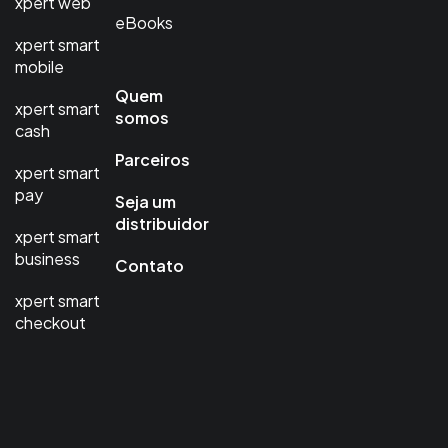
xpert web
eBooks
xpert smart
mobile
Quem
xpert smart
somos
cash
Parceiros
xpert smart
pay
Seja um
distribuidor
xpert smart
business
Contato
xpert smart
checkout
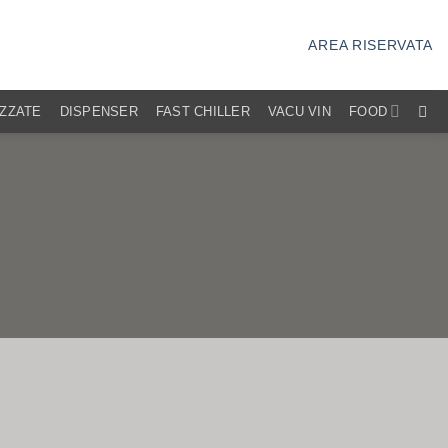
AREA RISERVATA
IZZATE
DISPENSER
FAST CHILLER
VACU VIN
FOOD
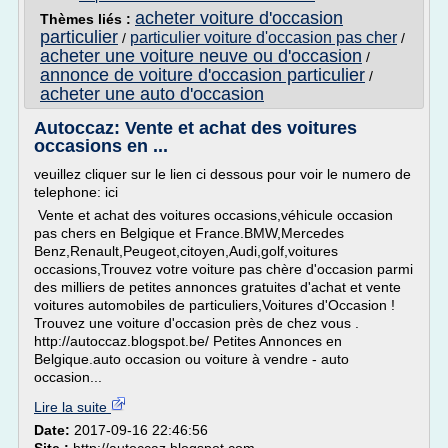
acheter voiture d'occasion
Thèmes liés :
particulier
particulier voiture d'occasion pas cher
/
/
acheter une voiture neuve ou d'occasion
/
annonce de voiture d'occasion particulier
/
acheter une auto d'occasion
Autoccaz: Vente et achat des voitures
occasions en ...
veuillez cliquer sur le lien ci dessous pour voir le numero de
telephone: ici
Vente et achat des voitures occasions,véhicule occasion
pas chers en Belgique et France.BMW,Mercedes
Benz,Renault,Peugeot,citoyen,Audi,golf,voitures
occasions,Trouvez votre voiture pas chère d'occasion parmi
des milliers de petites annonces gratuites d'achat et vente
voitures automobiles de particuliers,Voitures d'Occasion !
Trouvez une voiture d'occasion près de chez vous .
http://autoccaz.blogspot.be/ Petites Annonces en
Belgique.auto occasion ou voiture à vendre - auto
occasion...
Lire la suite
Date:
2017-09-16 22:46:56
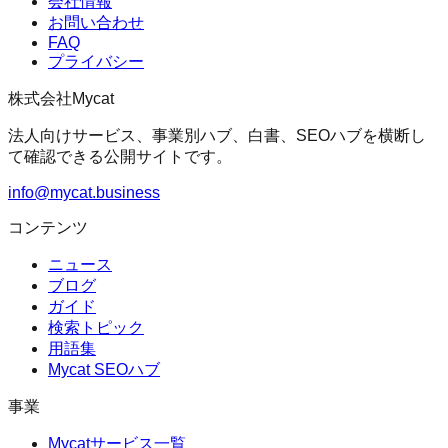
会社情報
お問い合わせ
FAQ
プライバシー
株式会社Mycat
法人向けサービス、事業別ハブ、白書、SEOハブを横断し
て確認できる公開サイトです。
info@mycat.business
コンテンツ
ニュース
ブログ
ガイド
検索トピック
用語集
Mycat SEOハブ
事業
Mycatサービス一覧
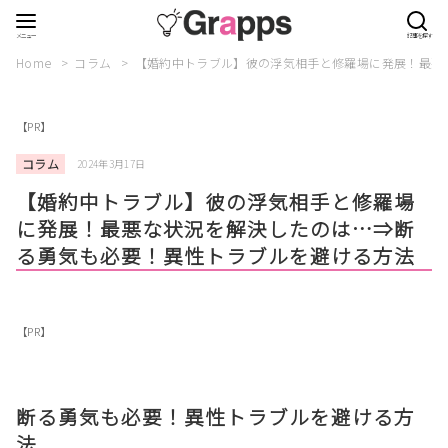
Home
コラム
【婚約中トラブル】彼の浮気相手と修羅場に発展！最悪
【PR】
コラム
2024年3月17日
【婚約中トラブル】彼の浮気相手と修羅場
に発展！最悪な状況を解決したのは…⇒断
る勇気も必要！異性トラブルを避ける方法
【PR】
断る勇気も必要！異性トラブルを避ける方
法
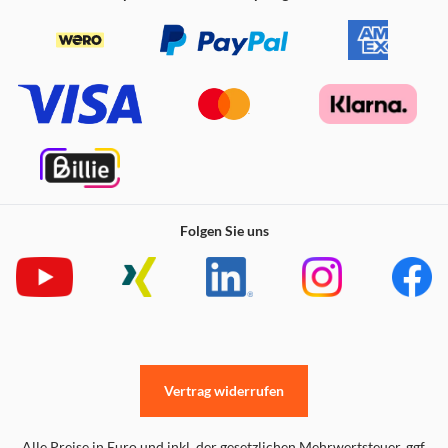
Folgen Sie uns
Vertrag widerrufen
Alle Preise in Euro und inkl. der gesetzlichen Mehrwertsteuer. ggf.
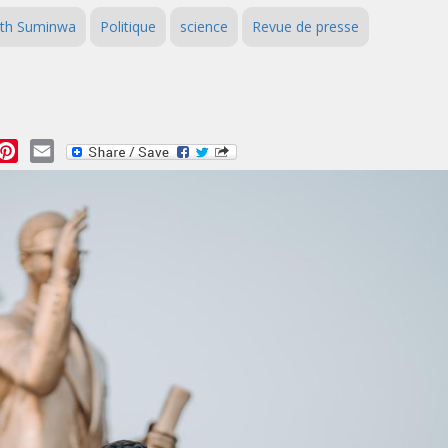
ith Suminwa
Politique
science
Revue de presse
essage
Pinterest
Email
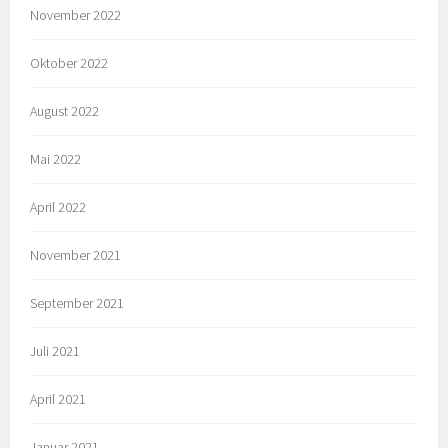
November 2022
Oktober 2022
August 2022
Mai 2022
April 2022
November 2021
September 2021
Juli 2021
April 2021
Januar 2021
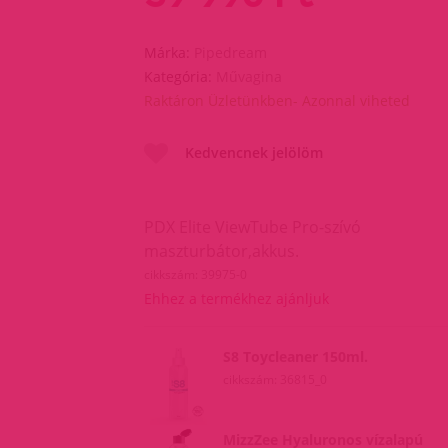
Márka:
Pipedream
Kategória:
Művagina
Raktáron Üzletünkben- Azonnal viheted
Kedvencnek jelölöm
PDX Elite ViewTube Pro-szívó
maszturbátor,akkus.
cikkszám: 39975-0
Ehhez a termékhez ajánljuk
S8 Toycleaner 150ml.
cikkszám: 36815_0
MizzZee Hyaluronos vízalapú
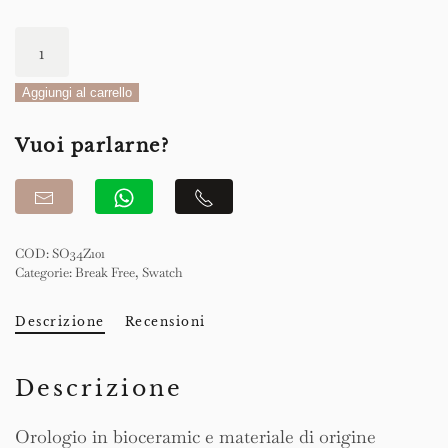
Swatch
Break
Free
Aggiungi al carrello
Break
Vuoi parlarne?
Time
41.80mm
quantità
COD:
SO34Z101
Categorie:
Break Free
,
Swatch
Descrizione
Recensioni
Descrizione
Orologio in bioceramic e materiale di origine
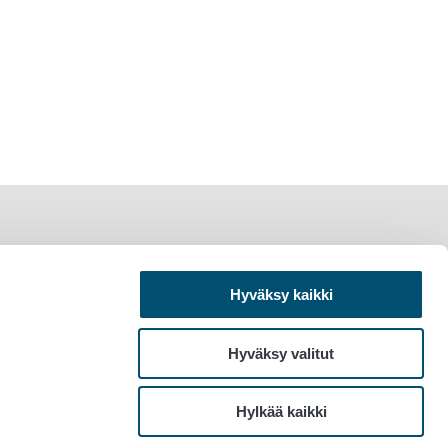
Hyväksy kaikki
Hyväksy valitut
Hylkää kaikki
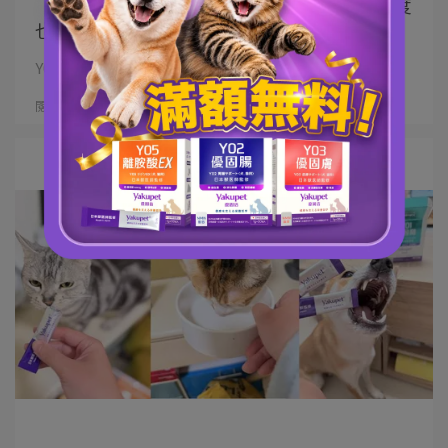
【Y06寵物魚油EX】魚油濃度高！毛孩接受度
也高！
Y06抗氧化寵物魚油EX | 90% Omega-3 毛亮、有⋯
閱讀更多 ->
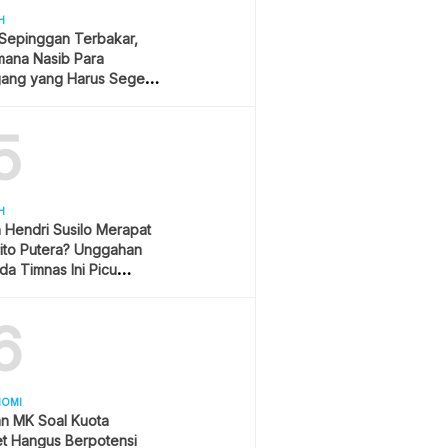
H
 Sepinggan Terbakar,
mana Nasib Para
ang yang Harus Segera
lan?
5
H
h Hendri Susilo Merapat
ito Putera? Unggahan
a Timnas Ini Picu
asi
6
NOMI
an MK Soal Kuota
et Hangus Berpotensi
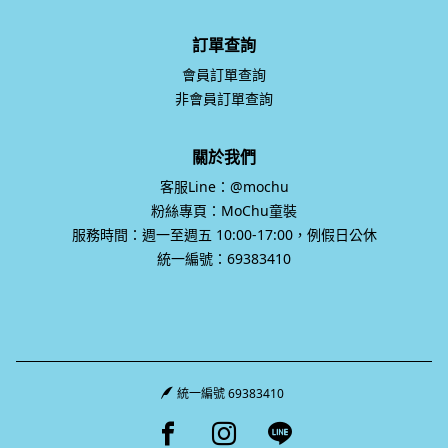
訂單查詢
會員訂單查詢
非會員訂單查詢
關於我們
客服Line：@mochu
粉絲專頁：MoChu童裝
服務時間：週一至週五 10:00-17:00，例假日公休
統一編號：69383410
統一編號 69383410
Facebook page
Instagram page
Line page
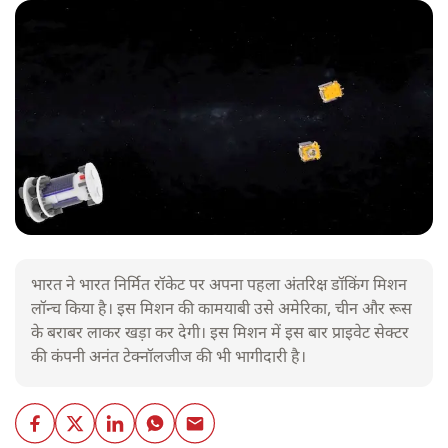
भारत ने भारत निर्मित रॉकेट पर अपना पहला अंतरिक्ष डॉकिंग मिशन
लॉन्च किया है। इस मिशन की कामयाबी उसे अमेरिका, चीन और रूस
के बराबर लाकर खड़ा कर देगी। इस मिशन में इस बार प्राइवेट सेक्टर
की कंपनी अनंत टेक्नॉलजीज की भी भागीदारी है।
और पढ़ें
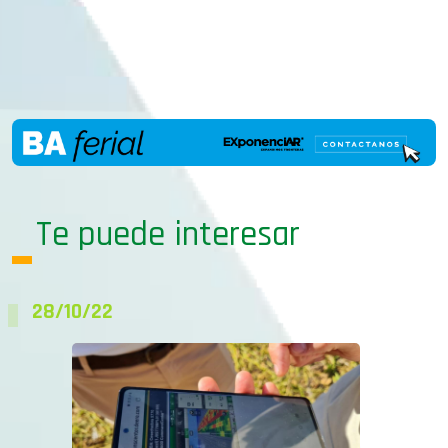
Te puede interesar
28/10/22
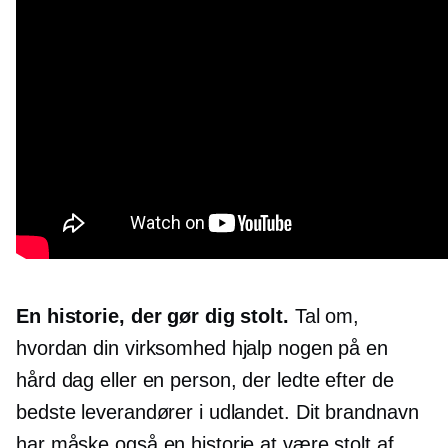
En historie, der gør dig stolt.
Tal om,
hvordan din virksomhed hjalp nogen på en
hård dag eller en person, der ledte efter de
bedste leverandører i udlandet. Dit brandnavn
har måske også en historie at være stolt af.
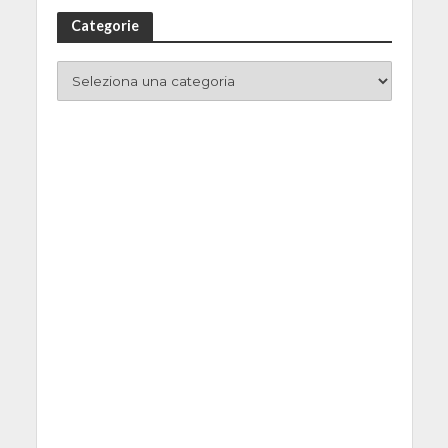
Categorie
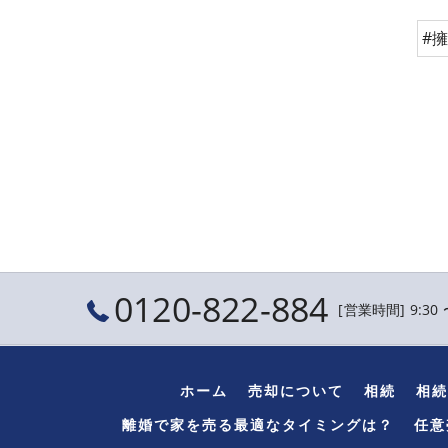
#
0120-822-884
[営業時間] 9:30 
ホーム
売却について
相続
相続
離婚で家を売る最適なタイミングは？
任意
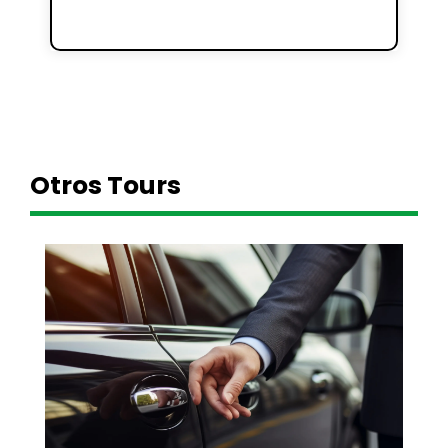
Otros Tours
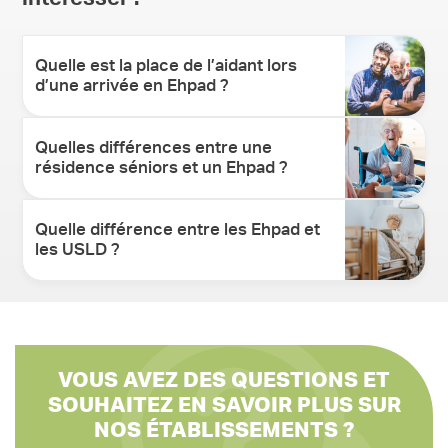
Quelle est la place de l’aidant lors
d’une arrivée en Ehpad ?
Quelles différences entre une
résidence séniors et un Ehpad ?
Quelle différence entre les Ehpad et
les USLD ?
VOUS AVEZ DES QUESTIONS ET
SOUHAITEZ EN SAVOIR PLUS SUR
NOS ÉTABLISSEMENTS ?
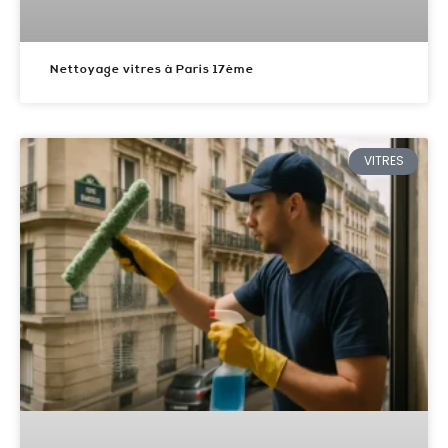
Nettoyage vitres à Paris 17ème
VITRES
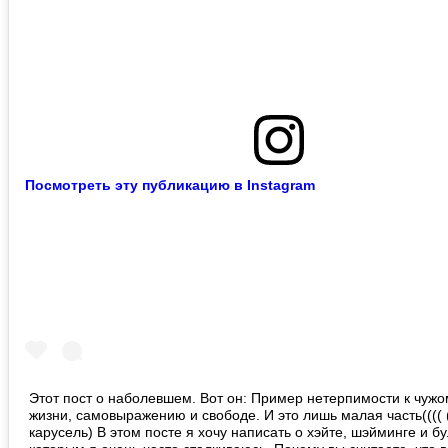
Посмотреть эту публикацию в Instagram
Этот пост о наболевшем. Вот он: Пример нетерпимости к чужо
жизни, самовыражению и свободе. И это лишь малая часть(((( 
карусель) В этом посте я хочу написать о хэйте, шэйминге и бу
━━━━━━
§ **TASK DESCRIPTION**: Please return each line of the listing exactly as written, excluding the images.

§ **RESPONSE AREA**:
xpert web
eBooks
xpert smart
mobile
Quem
xpert smart
somos
cash
Parceiros
xpert smart
pay
Seja um
distribuidor
xpert smart
business
Contato
xpert smart
checkout
AREA RISERVATA
IZZATE
DISPENSER
FAST CHILLER
VACU VIN
FOOD
acheter voiture d'occasion
Thèmes liés :
particulier
particulier voiture d'occasion pas cher
/
/
acheter une voiture neuve ou d'occasion
/
annonce de voiture d'occasion particulier
/
acheter une auto d'occasion
Autoccaz: Vente et achat des voitures
occasions en ...
veuillez cliquer sur le lien ci dessous pour voir le numero de
telephone: ici
Vente et achat des voitures occasions,véhicule occasion
pas chers en Belgique et France.BMW,Mercedes
Benz,Renault,Peugeot,citoyen,Audi,golf,voitures
occasions,Trouvez votre voiture pas chère d'occasion parmi
des milliers de petites annonces gratuites d'achat et vente
voitures automobiles de particuliers,Voitures d'Occasion !
Trouvez une voiture d'occasion près de chez vous .
http://autoccaz.blogspot.be/ Petites Annonces en
Belgique.auto occasion ou voiture à vendre - auto
occasion...
Lire la suite
Date:
2017-09-16 22:46:56
会社情報
お問い合わせ
FAQ
プライバシー
株式会社Mycat
法人向けサービス、事業別ハブ、白書、SEOハブを横断し
て確認できる公開サイトです。
info@mycat.business
コンテンツ
ニュース
ブログ
ガイド
検索トピック
用語集
Mycat SEOハブ
事業
Mycatサービス一覧
Home
コラム
【婚約中トラブル】彼の浮気相手と修羅場に発展！最悪
【PR】
コラム
2024年3月17日
【婚約中トラブル】彼の浮気相手と修羅場
に発展！最悪な状況を解決したのは…⇒断
る勇気も必要！異性トラブルを避ける方法
【PR】
断る勇気も必要！異性トラブルを避ける方
法
Folgen Sie uns
Vertrag widerrufen
Alle Preise in Euro und inkl. der gesetzlichen Mehrwertsteuer. ggf.
ith Suminwa
Politique
science
Revue de presse
essage
Pinterest
Email
November 2022
Oktober 2022
August 2022
Mai 2022
April 2022
November 2021
September 2021
Juli 2021
April 2021
Januar 2021
Márka:
Pipedream
Kategória:
Művagina
Raktáron Üzletünkben- Azonnal viheted
Kedvencnek jelölöm
PDX Elite ViewTube Pro-szívó
maszturbátor,akkus.
cikkszám: 39975-0
Ehhez a termékhez ajánljuk
S8 Toycleaner 150ml.
cikkszám: 36815_0
MizzZee Hyaluronos vízalapú
Swatch
Break
Free
Aggiungi al carrello
Break
Vuoi parlarne?
Time
41.80mm
quantità
COD:
SO34Z101
Categorie:
Break Free
,
Swatch
Descrizione
Recensioni
Descrizione
Orologio in bioceramic e materiale di origine
Hyväksy kaikki
Hyväksy valitut
Hylkää kaikki
【Y06寵物魚油EX】魚油濃度高！毛孩接受度
也高！
Y06抗氧化寵物魚油EX | 90% Omega-3 毛亮、有⋯
閱讀更多 ->
H
 Sepinggan Terbakar,
mana Nasib Para
ang yang Harus Segera
lan?
5
H
h Hendri Susilo Merapat
ito Putera? Unggahan
a Timnas Ini Picu
asi
6
NOMI
an MK Soal Kuota
et Hangus Berpotensi
訂單查詢
會員訂單查詢
非會員訂單查詢
關於我們
客服Line：@mochu
粉絲專頁：MoChu童裝
服務時間：週一至週五 10:00-17:00，例假日公休
統一編號：69383410
統一編號 69383410
Facebook page
Instagram page
Line page
भारत ने भारत निर्मित रॉकेट पर अपना पहला अंतरिक्ष डॉकिंग मिशन
लॉन्च किया है। इस मिशन की कामयाबी उसे अमेरिका, चीन और रूस
के बराबर लाकर खड़ा कर देगी। इस मिशन में इस बार प्राइवेट सेक्टर
की कंपनी अनंत टेक्नॉलजीज की भी भागीदारी है।
और पढ़ें
Te puede interesar
28/10/22
En historie, der gør dig stolt.
Tal om,
hvordan din virksomhed hjalp nogen på en
hård dag eller en person, der ledte efter de
bedste leverandører i udlandet. Dit brandnavn
har måske også en historie at være stolt af.
Categorie
#
0120-822-884
[営業時間] 9:30 
ホーム
売却について
相続
相続
離婚で家を売る最適なタイミングは？
任意
Otros Tours
Quelle est la place de l’aidant lors
d’une arrivée en Ehpad ?
Quelles différences entre une
résidence séniors et un Ehpad ?
Quelle différence entre les Ehpad et
les USLD ?
VOUS AVEZ DES QUESTIONS ET
SOUHAITEZ EN SAVOIR PLUS SUR
NOS ÉTABLISSEMENTS ?
Nettoyage vitres à Paris 17ème
VITRES
Посмотреть эту публикацию в Instagram
Этот пост о наболевшем. Вот он: Пример нетерпимости к чужо
жизни, самовыражению и свободе. И это лишь малая часть(((( 
карусель) В этом посте я хочу написать о хэйте, шэйминге и бу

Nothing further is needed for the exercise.